1.1 - 8.10 - Ways to Create Multiple Models - Teradata Vantage

Teradata Vantage™ - Machine Learning Engine Analytic Function Reference

Product
Teradata Vantage
Release Number
1.1
8.10
Release Date
October 2019
Content Type
Programming Reference
Publication ID
B700-4003-079K
Language
English (United States)
You can create multiple models and compare their metrics to find the best model. There are two ways to create multiple models simultaneously:
  • In the NumClusters syntax element, specify multiple values.

    For example, NumClusters (3, 3, 4) fits 3 models, two with 3 clusters and one model with 4 clusters.

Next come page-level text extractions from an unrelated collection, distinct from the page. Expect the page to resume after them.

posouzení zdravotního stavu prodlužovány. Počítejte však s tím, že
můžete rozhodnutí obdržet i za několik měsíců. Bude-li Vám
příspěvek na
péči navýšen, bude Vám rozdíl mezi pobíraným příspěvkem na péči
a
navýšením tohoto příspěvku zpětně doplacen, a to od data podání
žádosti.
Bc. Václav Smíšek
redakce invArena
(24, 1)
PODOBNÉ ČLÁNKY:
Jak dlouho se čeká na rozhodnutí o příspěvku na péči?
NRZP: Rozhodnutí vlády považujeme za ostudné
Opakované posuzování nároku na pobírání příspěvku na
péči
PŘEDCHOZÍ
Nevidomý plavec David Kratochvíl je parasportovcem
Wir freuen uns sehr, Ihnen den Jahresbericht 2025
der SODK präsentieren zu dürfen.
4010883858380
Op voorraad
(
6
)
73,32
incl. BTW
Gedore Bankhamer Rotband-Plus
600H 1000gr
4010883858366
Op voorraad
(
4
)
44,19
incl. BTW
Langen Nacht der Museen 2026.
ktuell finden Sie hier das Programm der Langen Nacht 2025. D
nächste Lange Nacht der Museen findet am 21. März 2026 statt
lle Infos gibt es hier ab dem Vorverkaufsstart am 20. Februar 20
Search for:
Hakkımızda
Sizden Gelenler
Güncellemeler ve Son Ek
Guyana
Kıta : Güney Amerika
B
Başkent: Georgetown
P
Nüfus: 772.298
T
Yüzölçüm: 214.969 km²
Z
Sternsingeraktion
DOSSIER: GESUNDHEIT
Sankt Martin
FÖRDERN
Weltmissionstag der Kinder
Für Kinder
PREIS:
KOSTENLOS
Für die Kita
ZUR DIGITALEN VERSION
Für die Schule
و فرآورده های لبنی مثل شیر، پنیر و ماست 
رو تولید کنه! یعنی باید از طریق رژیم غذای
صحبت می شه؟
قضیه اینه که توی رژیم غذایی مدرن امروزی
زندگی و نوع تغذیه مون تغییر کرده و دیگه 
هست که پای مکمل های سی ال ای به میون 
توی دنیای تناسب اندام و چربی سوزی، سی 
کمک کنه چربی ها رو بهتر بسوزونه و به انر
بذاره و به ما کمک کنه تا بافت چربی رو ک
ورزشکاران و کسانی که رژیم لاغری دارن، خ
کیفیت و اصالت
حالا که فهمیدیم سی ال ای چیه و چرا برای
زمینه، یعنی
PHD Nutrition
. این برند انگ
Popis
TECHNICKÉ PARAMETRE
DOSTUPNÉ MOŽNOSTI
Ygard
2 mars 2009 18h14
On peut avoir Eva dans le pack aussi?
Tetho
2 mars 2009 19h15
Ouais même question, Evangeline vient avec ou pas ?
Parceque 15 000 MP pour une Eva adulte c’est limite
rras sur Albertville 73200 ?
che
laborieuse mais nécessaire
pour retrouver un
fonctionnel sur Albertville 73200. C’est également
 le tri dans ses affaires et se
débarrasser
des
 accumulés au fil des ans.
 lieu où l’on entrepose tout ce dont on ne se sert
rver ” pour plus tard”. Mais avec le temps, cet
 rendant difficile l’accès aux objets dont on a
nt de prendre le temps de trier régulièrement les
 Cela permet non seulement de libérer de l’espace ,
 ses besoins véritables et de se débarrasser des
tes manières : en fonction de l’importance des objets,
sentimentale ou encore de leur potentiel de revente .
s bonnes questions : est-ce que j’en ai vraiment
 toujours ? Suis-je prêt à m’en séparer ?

It is good practice to try multiple initializations when fitting KModes, which is why you might use the same number more than once.

  • Use the RandomSample function to select multiple sets of rows from the input data table, and use these randomly selected samples as seeds in the KModes function.

    Create a table from a call to RandomSample. Give the NumSample syntax element a set of values x 1, x 2, …, x n where n is the number of different sets of rows to create (this becomes the number of models later created by KModes) and x i is the number of seed rows to select for each model (this determines the number of clusters in model i later created by KModes). The table column set_id identifies each set of points.

    Call KModes, giving the InitialSeedTable syntax element that name of the table you created and specifying ModelIDColumn ('set_id').